Data extracted from a collection

********

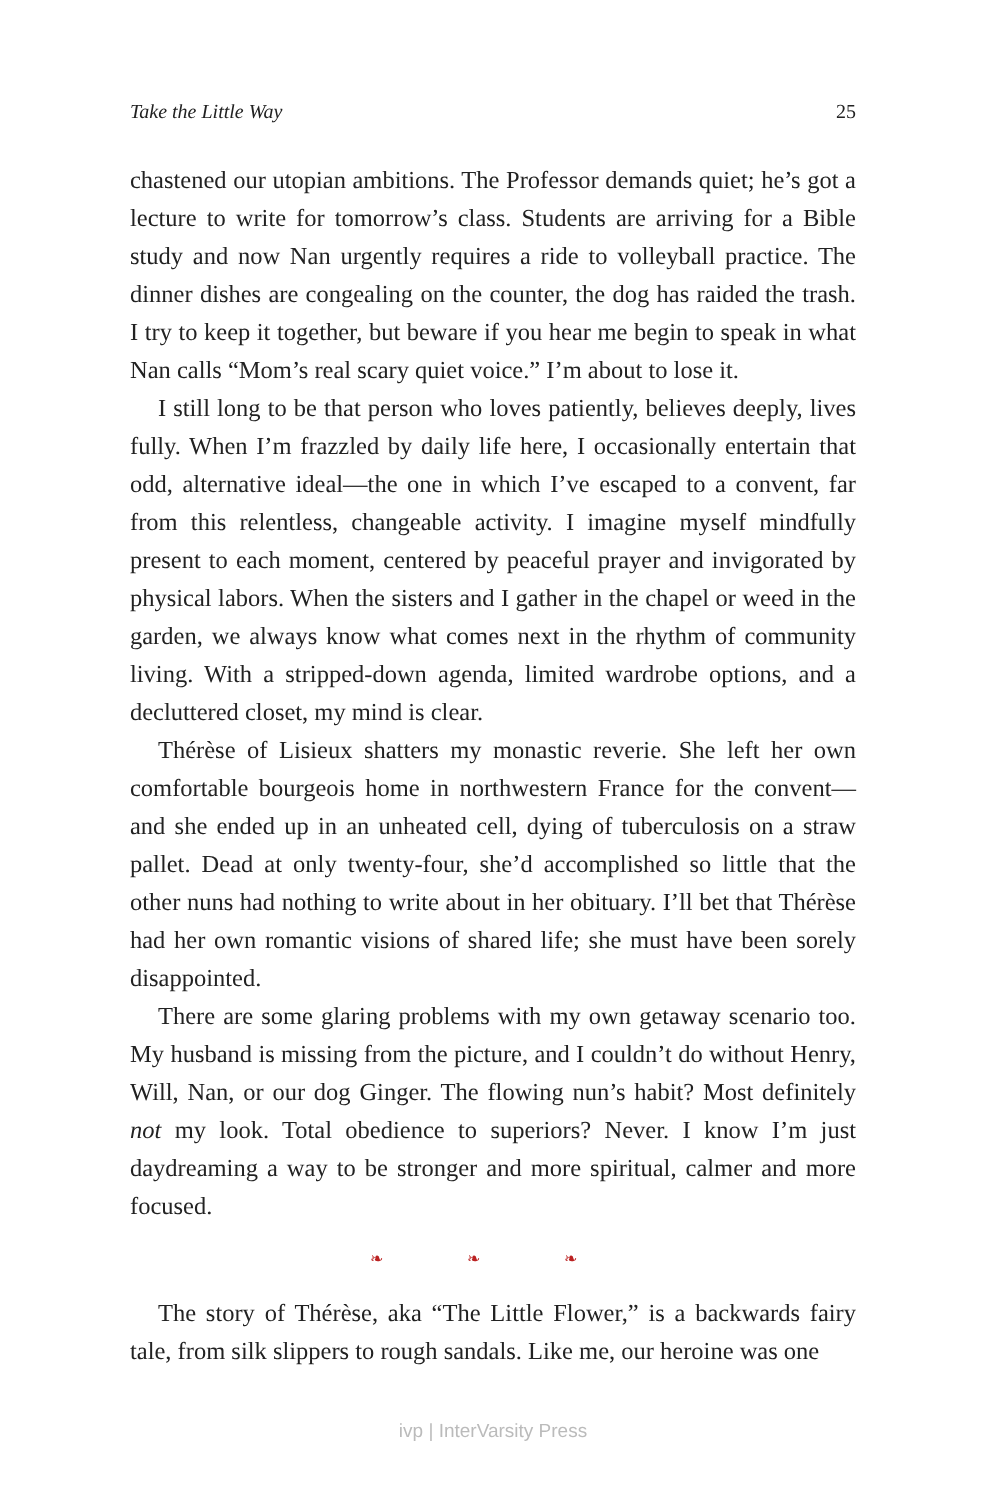Take the Little Way 25
chastened our utopian ambitions. The Professor demands quiet; he’s got a lecture to write for tomorrow’s class. Students are arriving for a Bible study and now Nan urgently requires a ride to volleyball practice. The dinner dishes are congealing on the counter, the dog has raided the trash. I try to keep it together, but beware if you hear me begin to speak in what Nan calls “Mom’s real scary quiet voice.” I’m about to lose it.
I still long to be that person who loves patiently, believes deeply, lives fully. When I’m frazzled by daily life here, I occasionally entertain that odd, alternative ideal—the one in which I’ve escaped to a convent, far from this relentless, changeable activity. I imagine myself mindfully present to each moment, centered by peaceful prayer and invigorated by physical labors. When the sisters and I gather in the chapel or weed in the garden, we always know what comes next in the rhythm of community living. With a stripped-down agenda, limited wardrobe options, and a decluttered closet, my mind is clear.
Thérèse of Lisieux shatters my monastic reverie. She left her own comfortable bourgeois home in northwestern France for the convent—and she ended up in an unheated cell, dying of tuberculosis on a straw pallet. Dead at only twenty-four, she’d accomplished so little that the other nuns had nothing to write about in her obituary. I’ll bet that Thérèse had her own romantic visions of shared life; she must have been sorely disappointed.
There are some glaring problems with my own getaway scenario too. My husband is missing from the picture, and I couldn’t do without Henry, Will, Nan, or our dog Ginger. The flowing nun’s habit? Most definitely not my look. Total obedience to superiors? Never. I know I’m just daydreaming a way to be stronger and more spiritual, calmer and more focused.
❧ ❧ ❧
The story of Thérèse, aka “The Little Flower,” is a backwards fairy tale, from silk slippers to rough sandals. Like me, our heroine was one
ivp | InterVarsity Press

********

> **What to work on**
Beginning with the line that contains "The story of", quote each line exactly through the last line of the entries above, and nothing beyond them.

> **Answer below**
The story of Thérèse, aka “The Little Flower,” is a backwards fairy tale, from silk slippers to rough sandals. Like me, our heroine was one
ivp | InterVarsity Press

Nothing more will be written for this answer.